119th General Meeting of the KCS

Type Symposium
Area Physical Chemistry of Materials
Room No. 304호
Time THU 15:10-:
Code PHYS1-5
Subject Physical Chemistry of Nanogap-Enhanced Raman Scattering (NERS)
Authors 서영덕
한국화학연구원/성균관대학교 나노라만융합연구센터/화학공학부, Korea
Abstract

Raman scattering can provide a wealth of molecular chemical information, but it is basically a highly inefficient inelastic light scattering process between photon and molecule with a very small cross-section.

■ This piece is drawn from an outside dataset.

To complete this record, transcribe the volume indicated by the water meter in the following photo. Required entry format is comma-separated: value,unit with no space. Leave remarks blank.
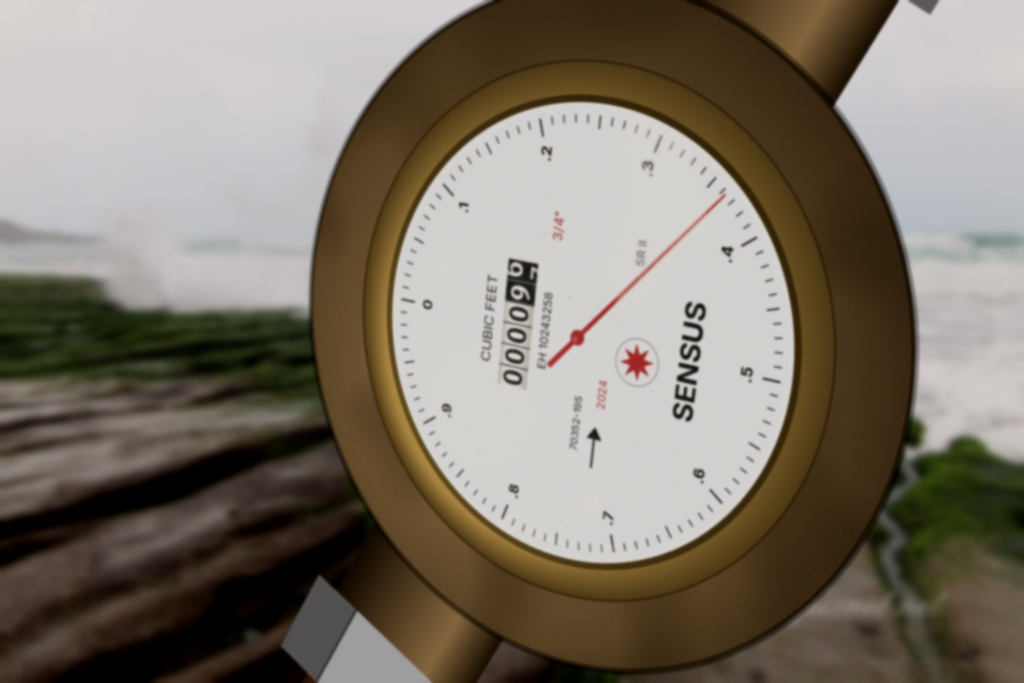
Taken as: 96.36,ft³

Raman scattering signals are often poorly reproducible, meaning that very strong and controllable amplification mechanism, such as SERS(Surface-Enhanced Raman Scattering) or NERS(Nanogap-Enhanced Raman Scattering), is needed to obtain measurable and reliable Raman signals. Plasmonically coupled metallic nanostructures with ultra-small (∼1 nm or smaller) nanogaps can generate very strong and controllable electromagnetic fields that can generate strong NERS signals from Raman dyes inside the nanogap. Therefore, plasmonic nanogap-enhanced Raman scattering (NERS) can be defined as Raman scattering signal enhancement from plasmonic nanogap with ∼1 nm gap size. In this talk, I will overview recent breakthroughs, advances, application, and prospects of plasmonic nanogap-enhanced Raman scattering with metal nanogap particles revealed by single-molecule/single-particle-level Nano Raman spectroscopy showing that these plasmonic nanogap particles can generate ultra-strong, quantifiable Raman signals in a highly reproducible manner. References [1] H. Lee, S.M. Jin, H.M. Kim, and Y.D. Suh, Phys. Chem. Chem. Phys. (invited review article), 15, 5276 (2013). [2] D. Lim, K.-S. Jeon, H.M. Kim, J.-M. Nam, and Y.D. Suh, Nature Materials, 9, 60 (2010). [3] J.-H. Lee, J.-M. Nam*, K.-S. Jeon, D.-K. Lim, H. Kim, S. Kwon, H. Lee, Y.D. Suh, ACS Nano, 11, 9574 (2012). [4] H. Lee, G.-H. Kim, J.-H. Lee, N.H. Kim, J.-M. Nam, and Y.D. Suh, Nano Letters, 15, 4628 (2015).